Text passage =>

____

Closed cyoung closed 9 years ago

cyoung commented 9 years ago

Others?

bradanlane commented 9 years ago

I already worked on the log toggling. It requires that logs be created/opened at startup regardless of logging state. This allows logging to be toggled without a system restart.

I would think PPM calibration would not change. My suggestion would be to store it in the Stratux.conf file. If it's absent, the calibration is run ahead of normal startup and stored.

What is the request for "WiFi SSID"? To make it configurable? Is there the expectation of having two Stratux devices in the same airplane? If not, what value does the configurability provide?

heelix commented 9 years ago

For what it is worth, I've got a couple of these units on my desk. One is newer hardware, the other older. I've been getting around it by having one wired, the other wireless, but it would be nice to have both on the wireless network so I could compare them in the air.

rgutlon commented 9 years ago

re: WiFi SSID. I'm not certain if the plan is to simply display the value or allow it to be changed. Those of us using the device with FlyQ 2.0 have to rename the SSID to NavWorxWIFI for the application to recognize the correct protocol. This may change with FlyQ 2.1 (waiting for approval in the app store). At the moment it requires a quick SSH into the device and a simple modification to /etc/hostapd/hostapd.conf (followed by a restart).

bradanlane commented 9 years ago

Now this makes more sense. I was not aware FlyQ needed a specific SSID. In this case, having it default to "stratux" but able to be changed from a GUI would make life easier for FlyQ users.

JohnOCFII commented 9 years ago

Should we add a button for shutdown?

heelix commented 9 years ago

I would. I like having my card in read/write mode. Been SSH'ing in from the tablet to power down the Pi. A button would be nice.

On Tue, Sep 15, 2015 at 3:02 PM, JohnOCFII notifications@github.com wrote:

Should we add a button for shutdown?

— Reply to this email directly or view it on GitHub https://github.com/cyoung/stratux/issues/43#issuecomment-140520559.

bradanlane commented 9 years ago

The best solution will be having the SD card be read-only with SSH script/commands to toggle into and out of read-write mode. A completed device should be as simple as having a power button for on/off and be tolerant of power failures and batteries running down. Having a shutdown script is a crutch.

JohnOCFII commented 9 years ago

Having a shutdown script is a crutch.

Sure it is, but since it's so easy to add a shutdown button to the Web UI, isn't it better than nothing? Having an easy shutdown from the Web UI isn't going to slow down developers working on the better solution that you propose.

bradanlane commented 9 years ago

My fear is that we (1) do a short term solution and then rely upon it, and (2) spend time on temporary code when we have high priority work than needs the limited developer cycles. In my past experience, anytime a "good enough" solution was put in a product, it became permanent and was the go to answer when users had a problem. In this case, there are already users reporting corrupted SD cards. Either the product can improve for the end user or the user workload can be increased to compensate for the product.

heelix commented 9 years ago

Nothing is as permanent as that which was deemed temporary. This was something I was kicking around. Might be able to add both bits in when I get home this weekend.

____

Required tasks =>
A - According to the thread, what must FlyQ 2.0 users rename the SSID to?
B - From the thread, copy the text from "What is the" to "in the air.".
Answer using only the thread.

____

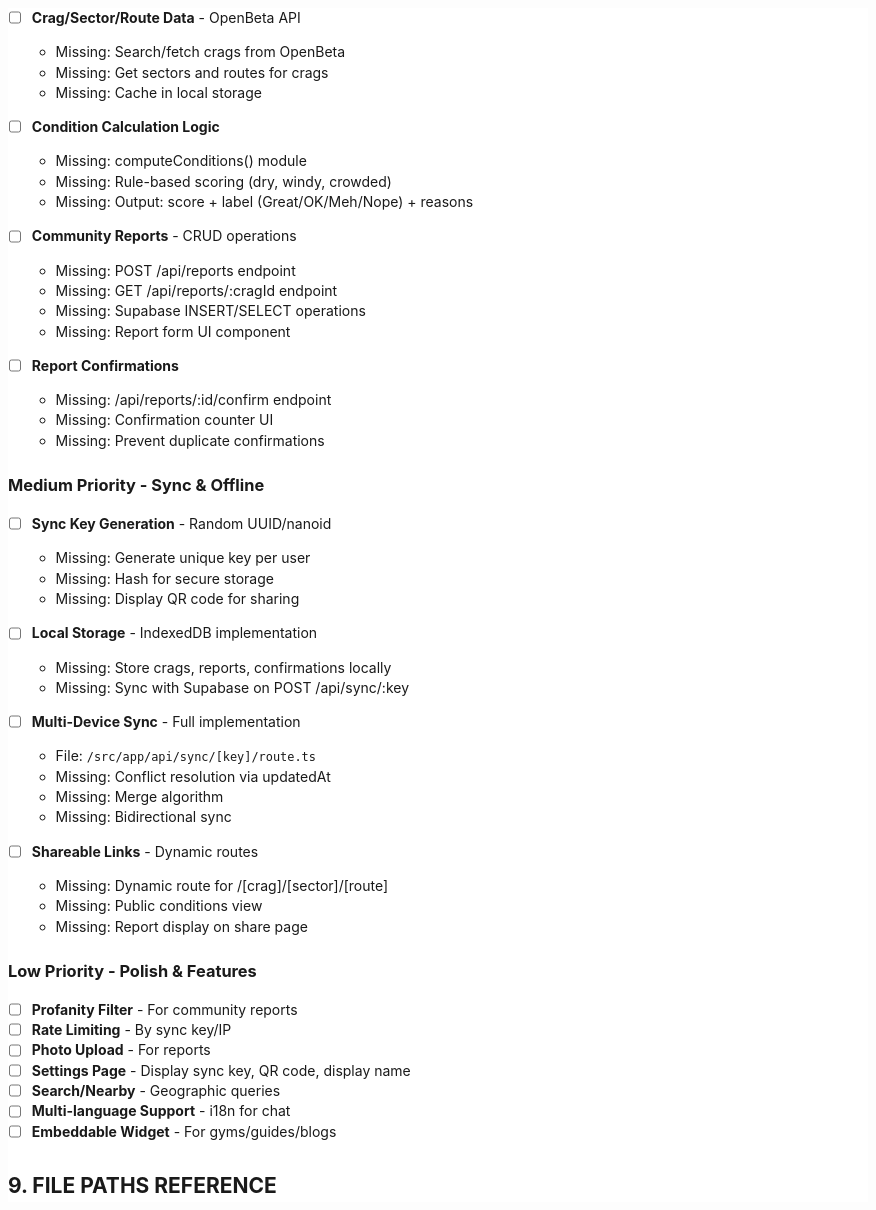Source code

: - [ ] **Crag/Sector/Route Data** - OpenBeta API
  - Missing: Search/fetch crags from OpenBeta
  - Missing: Get sectors and routes for crags
  - Missing: Cache in local storage

- [ ] **Condition Calculation Logic**
  - Missing: computeConditions() module
  - Missing: Rule-based scoring (dry, windy, crowded)
  - Missing: Output: score + label (Great/OK/Meh/Nope) + reasons

- [ ] **Community Reports** - CRUD operations
  - Missing: POST /api/reports endpoint
  - Missing: GET /api/reports/:cragId endpoint
  - Missing: Supabase INSERT/SELECT operations
  - Missing: Report form UI component

- [ ] **Report Confirmations**
  - Missing: /api/reports/:id/confirm endpoint
  - Missing: Confirmation counter UI
  - Missing: Prevent duplicate confirmations

### Medium Priority - Sync & Offline

- [ ] **Sync Key Generation** - Random UUID/nanoid
  - Missing: Generate unique key per user
  - Missing: Hash for secure storage
  - Missing: Display QR code for sharing

- [ ] **Local Storage** - IndexedDB implementation
  - Missing: Store crags, reports, confirmations locally
  - Missing: Sync with Supabase on POST /api/sync/:key

- [ ] **Multi-Device Sync** - Full implementation
  - File: `/src/app/api/sync/[key]/route.ts`
  - Missing: Conflict resolution via updatedAt
  - Missing: Merge algorithm
  - Missing: Bidirectional sync

- [ ] **Shareable Links** - Dynamic routes
  - Missing: Dynamic route for /[crag]/[sector]/[route]
  - Missing: Public conditions view
  - Missing: Report display on share page

### Low Priority - Polish & Features

- [ ] **Profanity Filter** - For community reports
- [ ] **Rate Limiting** - By sync key/IP
- [ ] **Photo Upload** - For reports
- [ ] **Settings Page** - Display sync key, QR code, display name
- [ ] **Search/Nearby** - Geographic queries
- [ ] **Multi-language Support** - i18n for chat
- [ ] **Embeddable Widget** - For gyms/guides/blogs

## 9. FILE PATHS REFERENCE
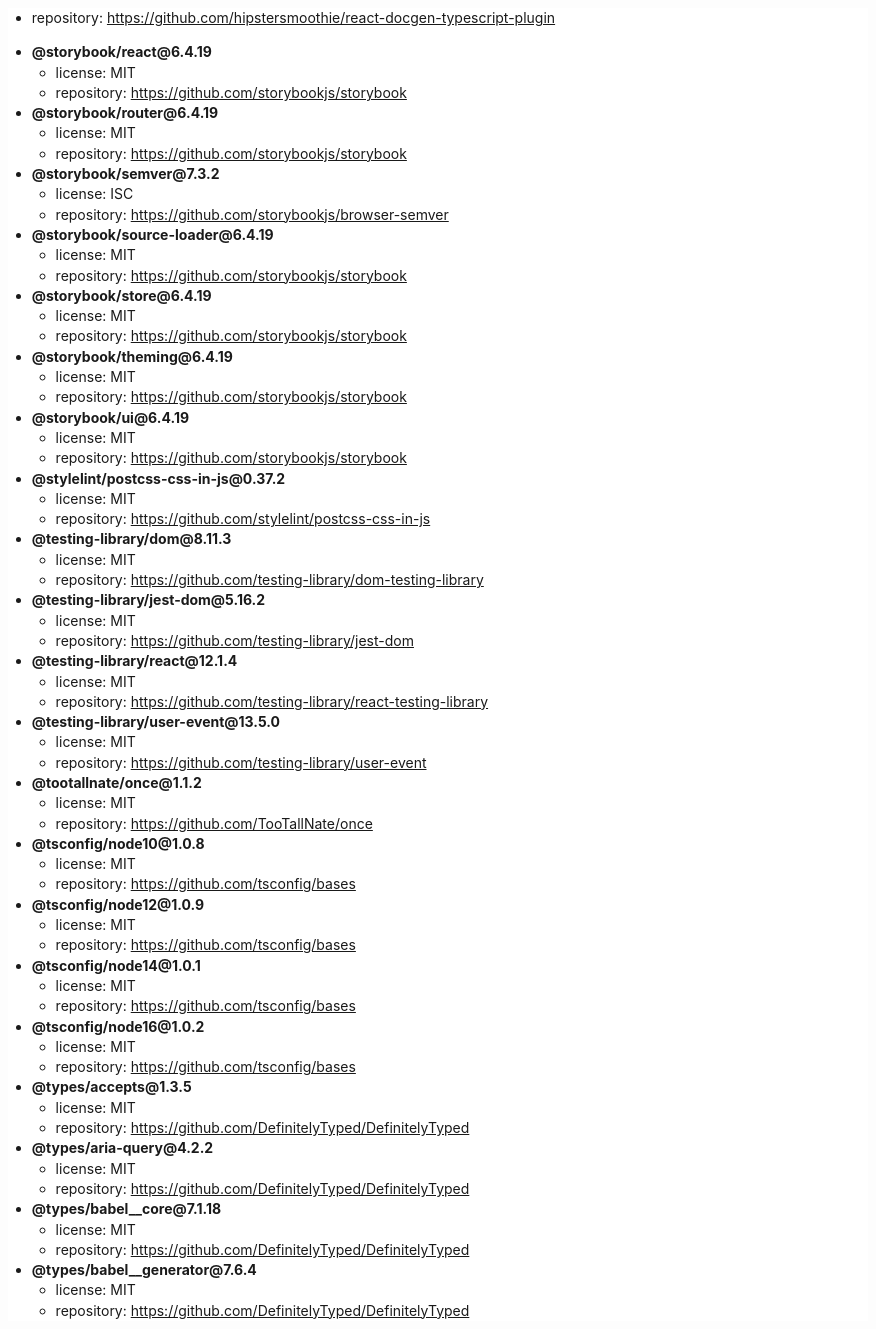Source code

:   - repository: https://github.com/hipstersmoothie/react-docgen-typescript-plugin
* **@storybook/react@6<i></i>.4<i></i>.19**
  - license: MIT
  - repository: https://github.com/storybookjs/storybook
* **@storybook/router@6<i></i>.4<i></i>.19**
  - license: MIT
  - repository: https://github.com/storybookjs/storybook
* **@storybook/semver@7<i></i>.3<i></i>.2**
  - license: ISC
  - repository: https://github.com/storybookjs/browser-semver
* **@storybook/source-loader@6<i></i>.4<i></i>.19**
  - license: MIT
  - repository: https://github.com/storybookjs/storybook
* **@storybook/store@6<i></i>.4<i></i>.19**
  - license: MIT
  - repository: https://github.com/storybookjs/storybook
* **@storybook/theming@6<i></i>.4<i></i>.19**
  - license: MIT
  - repository: https://github.com/storybookjs/storybook
* **@storybook/ui@6<i></i>.4<i></i>.19**
  - license: MIT
  - repository: https://github.com/storybookjs/storybook
* **@stylelint/postcss-css-in-js@0<i></i>.37<i></i>.2**
  - license: MIT
  - repository: https://github.com/stylelint/postcss-css-in-js
* **@testing-library/dom@8<i></i>.11<i></i>.3**
  - license: MIT
  - repository: https://github.com/testing-library/dom-testing-library
* **@testing-library/jest-dom@5<i></i>.16<i></i>.2**
  - license: MIT
  - repository: https://github.com/testing-library/jest-dom
* **@testing-library/react@12<i></i>.1<i></i>.4**
  - license: MIT
  - repository: https://github.com/testing-library/react-testing-library
* **@testing-library/user-event@13<i></i>.5<i></i>.0**
  - license: MIT
  - repository: https://github.com/testing-library/user-event
* **@tootallnate/once@1<i></i>.1<i></i>.2**
  - license: MIT
  - repository: https://github.com/TooTallNate/once
* **@tsconfig/node10@1<i></i>.0<i></i>.8**
  - license: MIT
  - repository: https://github.com/tsconfig/bases
* **@tsconfig/node12@1<i></i>.0<i></i>.9**
  - license: MIT
  - repository: https://github.com/tsconfig/bases
* **@tsconfig/node14@1<i></i>.0<i></i>.1**
  - license: MIT
  - repository: https://github.com/tsconfig/bases
* **@tsconfig/node16@1<i></i>.0<i></i>.2**
  - license: MIT
  - repository: https://github.com/tsconfig/bases
* **@types/accepts@1<i></i>.3<i></i>.5**
  - license: MIT
  - repository: https://github.com/DefinitelyTyped/DefinitelyTyped
* **@types/aria-query@4<i></i>.2<i></i>.2**
  - license: MIT
  - repository: https://github.com/DefinitelyTyped/DefinitelyTyped
* **@types/babel__core@7<i></i>.1<i></i>.18**
  - license: MIT
  - repository: https://github.com/DefinitelyTyped/DefinitelyTyped
* **@types/babel__generator@7<i></i>.6<i></i>.4**
  - license: MIT
  - repository: https://github.com/DefinitelyTyped/DefinitelyTyped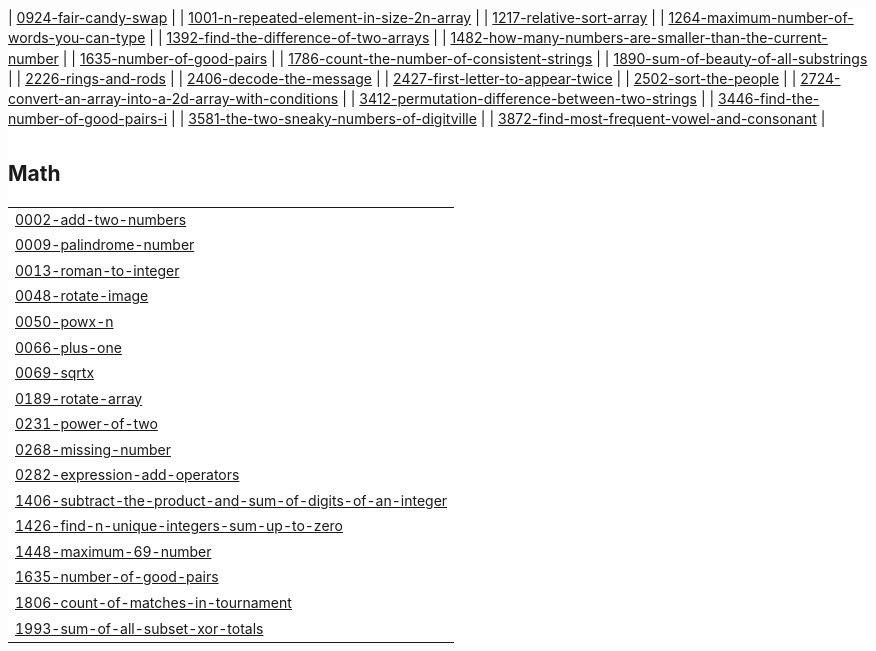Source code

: | [0924-fair-candy-swap](https://github.com/saur4bbh/DSA/tree/master/0924-fair-candy-swap) |
| [1001-n-repeated-element-in-size-2n-array](https://github.com/saur4bbh/DSA/tree/master/1001-n-repeated-element-in-size-2n-array) |
| [1217-relative-sort-array](https://github.com/saur4bbh/DSA/tree/master/1217-relative-sort-array) |
| [1264-maximum-number-of-words-you-can-type](https://github.com/saur4bbh/DSA/tree/master/1264-maximum-number-of-words-you-can-type) |
| [1392-find-the-difference-of-two-arrays](https://github.com/saur4bbh/DSA/tree/master/1392-find-the-difference-of-two-arrays) |
| [1482-how-many-numbers-are-smaller-than-the-current-number](https://github.com/saur4bbh/DSA/tree/master/1482-how-many-numbers-are-smaller-than-the-current-number) |
| [1635-number-of-good-pairs](https://github.com/saur4bbh/DSA/tree/master/1635-number-of-good-pairs) |
| [1786-count-the-number-of-consistent-strings](https://github.com/saur4bbh/DSA/tree/master/1786-count-the-number-of-consistent-strings) |
| [1890-sum-of-beauty-of-all-substrings](https://github.com/saur4bbh/DSA/tree/master/1890-sum-of-beauty-of-all-substrings) |
| [2226-rings-and-rods](https://github.com/saur4bbh/DSA/tree/master/2226-rings-and-rods) |
| [2406-decode-the-message](https://github.com/saur4bbh/DSA/tree/master/2406-decode-the-message) |
| [2427-first-letter-to-appear-twice](https://github.com/saur4bbh/DSA/tree/master/2427-first-letter-to-appear-twice) |
| [2502-sort-the-people](https://github.com/saur4bbh/DSA/tree/master/2502-sort-the-people) |
| [2724-convert-an-array-into-a-2d-array-with-conditions](https://github.com/saur4bbh/DSA/tree/master/2724-convert-an-array-into-a-2d-array-with-conditions) |
| [3412-permutation-difference-between-two-strings](https://github.com/saur4bbh/DSA/tree/master/3412-permutation-difference-between-two-strings) |
| [3446-find-the-number-of-good-pairs-i](https://github.com/saur4bbh/DSA/tree/master/3446-find-the-number-of-good-pairs-i) |
| [3581-the-two-sneaky-numbers-of-digitville](https://github.com/saur4bbh/DSA/tree/master/3581-the-two-sneaky-numbers-of-digitville) |
| [3872-find-most-frequent-vowel-and-consonant](https://github.com/saur4bbh/DSA/tree/master/3872-find-most-frequent-vowel-and-consonant) |
## Math
|  |
| ------- |
| [0002-add-two-numbers](https://github.com/saur4bbh/DSA/tree/master/0002-add-two-numbers) |
| [0009-palindrome-number](https://github.com/saur4bbh/DSA/tree/master/0009-palindrome-number) |
| [0013-roman-to-integer](https://github.com/saur4bbh/DSA/tree/master/0013-roman-to-integer) |
| [0048-rotate-image](https://github.com/saur4bbh/DSA/tree/master/0048-rotate-image) |
| [0050-powx-n](https://github.com/saur4bbh/DSA/tree/master/0050-powx-n) |
| [0066-plus-one](https://github.com/saur4bbh/DSA/tree/master/0066-plus-one) |
| [0069-sqrtx](https://github.com/saur4bbh/DSA/tree/master/0069-sqrtx) |
| [0189-rotate-array](https://github.com/saur4bbh/DSA/tree/master/0189-rotate-array) |
| [0231-power-of-two](https://github.com/saur4bbh/DSA/tree/master/0231-power-of-two) |
| [0268-missing-number](https://github.com/saur4bbh/DSA/tree/master/0268-missing-number) |
| [0282-expression-add-operators](https://github.com/saur4bbh/DSA/tree/master/0282-expression-add-operators) |
| [1406-subtract-the-product-and-sum-of-digits-of-an-integer](https://github.com/saur4bbh/DSA/tree/master/1406-subtract-the-product-and-sum-of-digits-of-an-integer) |
| [1426-find-n-unique-integers-sum-up-to-zero](https://github.com/saur4bbh/DSA/tree/master/1426-find-n-unique-integers-sum-up-to-zero) |
| [1448-maximum-69-number](https://github.com/saur4bbh/DSA/tree/master/1448-maximum-69-number) |
| [1635-number-of-good-pairs](https://github.com/saur4bbh/DSA/tree/master/1635-number-of-good-pairs) |
| [1806-count-of-matches-in-tournament](https://github.com/saur4bbh/DSA/tree/master/1806-count-of-matches-in-tournament) |
| [1993-sum-of-all-subset-xor-totals](https://github.com/saur4bbh/DSA/tree/master/1993-sum-of-all-subset-xor-totals) |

____

Responses to the tasks =>
A - NavWorxWIFI

B -
What is the request for "WiFi SSID"? To make it configurable? Is there the expectation of having two Stratux devices in the same airplane? If not, what value does the configurability provide?

heelix commented 9 years ago

For what it is worth, I've got a couple of these units on my desk. One is newer hardware, the other older. I've been getting around it by having one wired, the other wireless, but it would be nice to have both on the wireless network so I could compare them in the air.